5.Clinton and Greenspan Bubble
When Alan Greenspan ended his run as the Federal Reserve chairman in 1999, he cemented his spot in history and linked himself forever to the Clinton administration. It was during the Clinton years in the White House that Greenspan made his biggest mistakes. Alan Greenspan relied on his rationality of the current market, which eventually would be his undoing. During the recovery of the recession in the early 1990’s, he decided to keep the monetary policy tight as a basic anti-inflation safeguard. The high-tech economy, in association with productivity improvements, caused Greenspan to consult with Clinton and start a reversal of course. The cheap credit during this administration initiated a Wall Street boom, resulting in many investors packing on debt by purchasing shares in stocks, thinking that the price of those shares would rise indefinitely. Despite the administration warning the public of irrational exuberance, the buying boom ultimately turned into a huge bubble. The result was that the Feds had to step in and raise the interest rates, creating a brief recession and collapsing the dot.com bubble. The u-turn of the chairman and the support of the administration did nothing to slow down the collapse.

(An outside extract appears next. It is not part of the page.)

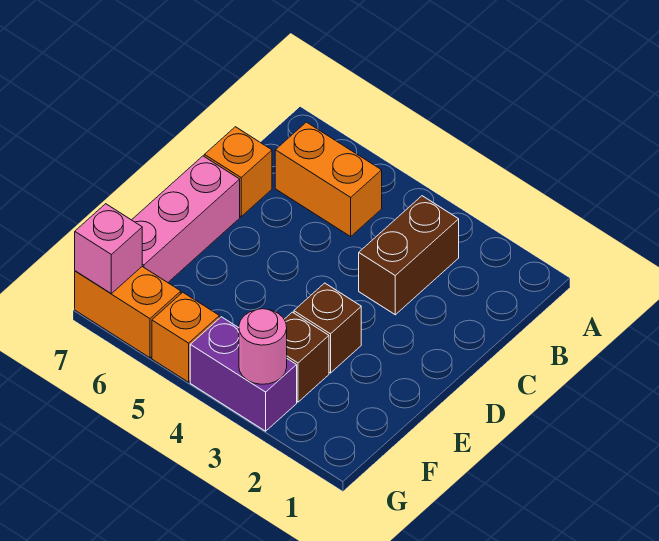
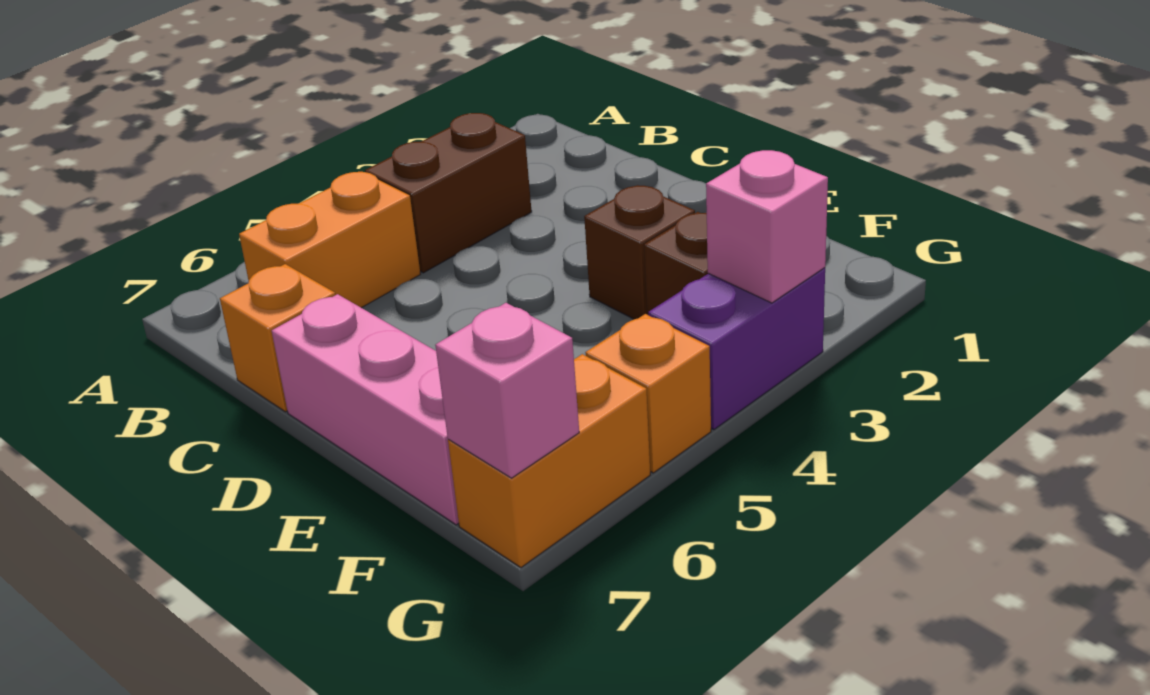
brown brick B3:C3 level 1 -> brown brick B3:B4 level 1
pink round brick G3 level 2 -> pink brick G3 level 2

These horrible economic mistakes Democrats made should be used as a measuring stick for helping navigate the troubled financial waters in the near future. History repeated itself when the real estate market collapsed, just like the stock market of only a few years earlier. The Democratic Party and this country as a whole are seeing small strides in economic recovery as of late, something the candidates can build on and make this country great once again.